I explained to her who I was and that I was looking for information about a Miss Camilla Rowan, who was listed as having given birth in their maternity unit in 1996. So she starts looking back through the Birmingham NHS Trust computer records and suddenly says, ‘1996, don’t you mean 1997?’ So I say no, it was a baby boy born in November 1996. And she says, ‘What I have here is a baby boy born in December 1997. And it wasn’t at West Bromwich, it was at Birmingham and Solihull General.’
Cut back to Steve McIlvanney
STEVE McILVANNEY
So, to cut a long story short, it turns out there were two previous births – the boy born in 1996 at West Bromwich, who had definitely been adopted, and another boy born in 1997 at Birmingham and Solihull who no one seemed to know anything about. There were no adoption records for that child that I could find, and I couldn’t believe Camilla Rowan still had it living with her.

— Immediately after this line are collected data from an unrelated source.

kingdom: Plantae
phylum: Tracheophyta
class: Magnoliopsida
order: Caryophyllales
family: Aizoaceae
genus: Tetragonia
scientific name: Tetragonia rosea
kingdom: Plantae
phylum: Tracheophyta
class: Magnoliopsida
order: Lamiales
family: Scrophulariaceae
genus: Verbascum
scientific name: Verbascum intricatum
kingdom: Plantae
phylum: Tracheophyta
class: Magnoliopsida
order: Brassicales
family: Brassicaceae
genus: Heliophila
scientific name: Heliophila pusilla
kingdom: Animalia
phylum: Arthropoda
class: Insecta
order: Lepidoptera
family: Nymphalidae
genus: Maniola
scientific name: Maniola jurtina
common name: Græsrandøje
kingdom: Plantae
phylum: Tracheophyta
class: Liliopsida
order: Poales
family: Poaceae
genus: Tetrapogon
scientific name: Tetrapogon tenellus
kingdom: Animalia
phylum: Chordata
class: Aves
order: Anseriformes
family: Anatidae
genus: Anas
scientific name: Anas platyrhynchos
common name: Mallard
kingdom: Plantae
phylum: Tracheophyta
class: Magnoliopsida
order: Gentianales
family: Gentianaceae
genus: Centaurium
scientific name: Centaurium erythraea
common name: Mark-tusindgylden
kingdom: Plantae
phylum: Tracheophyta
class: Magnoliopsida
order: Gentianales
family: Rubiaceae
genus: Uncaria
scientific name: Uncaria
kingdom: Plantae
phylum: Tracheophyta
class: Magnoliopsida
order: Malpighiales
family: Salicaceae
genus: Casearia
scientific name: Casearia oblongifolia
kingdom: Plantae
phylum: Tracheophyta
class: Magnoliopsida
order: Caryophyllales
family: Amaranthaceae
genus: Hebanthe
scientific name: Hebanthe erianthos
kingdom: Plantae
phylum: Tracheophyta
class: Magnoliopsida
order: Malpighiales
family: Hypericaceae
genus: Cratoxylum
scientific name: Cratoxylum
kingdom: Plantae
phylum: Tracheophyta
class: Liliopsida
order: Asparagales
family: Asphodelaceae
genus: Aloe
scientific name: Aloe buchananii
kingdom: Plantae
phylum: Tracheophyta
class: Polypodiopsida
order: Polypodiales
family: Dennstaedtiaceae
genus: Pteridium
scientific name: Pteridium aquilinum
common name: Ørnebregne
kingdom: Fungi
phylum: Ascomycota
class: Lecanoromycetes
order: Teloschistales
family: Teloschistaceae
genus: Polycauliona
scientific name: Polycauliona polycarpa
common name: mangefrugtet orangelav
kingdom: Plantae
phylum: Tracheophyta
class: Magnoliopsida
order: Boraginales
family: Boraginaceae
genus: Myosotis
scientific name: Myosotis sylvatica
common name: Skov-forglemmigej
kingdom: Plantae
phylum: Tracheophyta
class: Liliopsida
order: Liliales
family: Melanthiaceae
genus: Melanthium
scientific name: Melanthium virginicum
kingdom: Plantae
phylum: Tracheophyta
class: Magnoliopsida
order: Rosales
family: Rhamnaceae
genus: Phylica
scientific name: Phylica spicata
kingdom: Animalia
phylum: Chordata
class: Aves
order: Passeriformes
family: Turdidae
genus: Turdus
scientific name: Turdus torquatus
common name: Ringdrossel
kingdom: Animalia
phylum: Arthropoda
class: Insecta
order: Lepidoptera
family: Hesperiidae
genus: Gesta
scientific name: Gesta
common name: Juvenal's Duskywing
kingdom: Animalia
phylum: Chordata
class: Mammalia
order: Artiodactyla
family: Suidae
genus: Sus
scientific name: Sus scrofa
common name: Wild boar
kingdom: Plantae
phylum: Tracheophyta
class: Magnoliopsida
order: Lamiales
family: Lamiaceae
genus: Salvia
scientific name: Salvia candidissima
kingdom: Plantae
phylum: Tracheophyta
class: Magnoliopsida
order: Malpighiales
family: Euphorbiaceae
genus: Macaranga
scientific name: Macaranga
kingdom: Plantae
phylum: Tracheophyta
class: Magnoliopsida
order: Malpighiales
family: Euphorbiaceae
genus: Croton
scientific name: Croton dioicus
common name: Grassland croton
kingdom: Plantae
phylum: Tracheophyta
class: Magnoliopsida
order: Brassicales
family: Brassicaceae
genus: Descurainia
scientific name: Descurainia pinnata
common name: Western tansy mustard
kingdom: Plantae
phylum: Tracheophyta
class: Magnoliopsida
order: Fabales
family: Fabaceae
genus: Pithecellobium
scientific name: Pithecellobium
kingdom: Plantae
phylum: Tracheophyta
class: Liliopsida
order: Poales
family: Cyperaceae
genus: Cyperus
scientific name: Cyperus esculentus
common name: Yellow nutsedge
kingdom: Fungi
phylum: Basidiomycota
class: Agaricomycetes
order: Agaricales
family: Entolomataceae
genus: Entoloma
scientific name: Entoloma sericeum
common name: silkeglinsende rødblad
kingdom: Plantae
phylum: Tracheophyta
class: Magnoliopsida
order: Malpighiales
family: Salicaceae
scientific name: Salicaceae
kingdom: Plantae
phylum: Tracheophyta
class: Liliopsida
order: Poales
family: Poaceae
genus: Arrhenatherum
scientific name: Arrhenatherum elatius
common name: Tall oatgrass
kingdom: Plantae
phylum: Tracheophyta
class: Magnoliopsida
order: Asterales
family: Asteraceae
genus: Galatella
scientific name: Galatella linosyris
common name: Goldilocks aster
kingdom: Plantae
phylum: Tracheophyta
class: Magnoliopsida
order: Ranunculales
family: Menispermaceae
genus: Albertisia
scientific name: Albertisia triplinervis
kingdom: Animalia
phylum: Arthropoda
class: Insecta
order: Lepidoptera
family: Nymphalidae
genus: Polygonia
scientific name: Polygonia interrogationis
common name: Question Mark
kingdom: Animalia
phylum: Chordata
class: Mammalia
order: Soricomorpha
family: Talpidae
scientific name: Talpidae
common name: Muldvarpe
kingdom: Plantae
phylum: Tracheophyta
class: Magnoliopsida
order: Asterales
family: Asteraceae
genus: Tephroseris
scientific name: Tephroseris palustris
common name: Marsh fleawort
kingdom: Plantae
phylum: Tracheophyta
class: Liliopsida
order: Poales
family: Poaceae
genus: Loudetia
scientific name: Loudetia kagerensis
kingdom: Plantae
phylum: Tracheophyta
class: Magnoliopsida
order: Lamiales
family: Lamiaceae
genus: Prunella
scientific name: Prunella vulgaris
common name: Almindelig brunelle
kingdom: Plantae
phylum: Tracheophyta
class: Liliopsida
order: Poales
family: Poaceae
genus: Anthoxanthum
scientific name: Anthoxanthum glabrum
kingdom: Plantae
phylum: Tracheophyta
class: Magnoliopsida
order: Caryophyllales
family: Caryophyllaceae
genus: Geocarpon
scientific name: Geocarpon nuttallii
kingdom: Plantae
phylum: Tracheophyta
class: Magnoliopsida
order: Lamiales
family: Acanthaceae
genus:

She’d mentioned having a dog; she never mentioned having a four-year-old son. So I did some more checks on the General Registrar database of births and couldn’t find any baby registered by Miss Rowan at any time in the six months after that child was born.
That’s when I knew we had a real problem on our hands. And that’s when I called the Child Protection team.
JOHN’S VOICE (off)
And what did they do?
STEVE McILVANNEY
They called the police.
- freeze frame -
* * *
Interview with Keith Phillips, Royal Mail Oxford depot
25 October 2018, 1.35 p.m.
On the call, DC C. Sargent
CS: Hello, Mr Phillips, it’s DC Chloe Sargent, Thames Valley Police. I believe you’re the person who covers the Wytham area, is that right?
KP: Yes, that’s me. The office told me you might call.
CS: Do you know the people at Gantry Manor?
KP: Mr and Mrs Swann – yes, I know them. Very private people. Old-fashioned. They’re always very polite, but they don’t chat. Not like some on my round.
CS: Do they get much post?
KP: Two or three deliveries a week, I’d say. Bills, the council, official stuff mostly. Apart from the junk mail, of course.
CS: So not much of a personal nature then?
KP: No, definitely not. They don’t even go in much for Christmas cards, to be honest.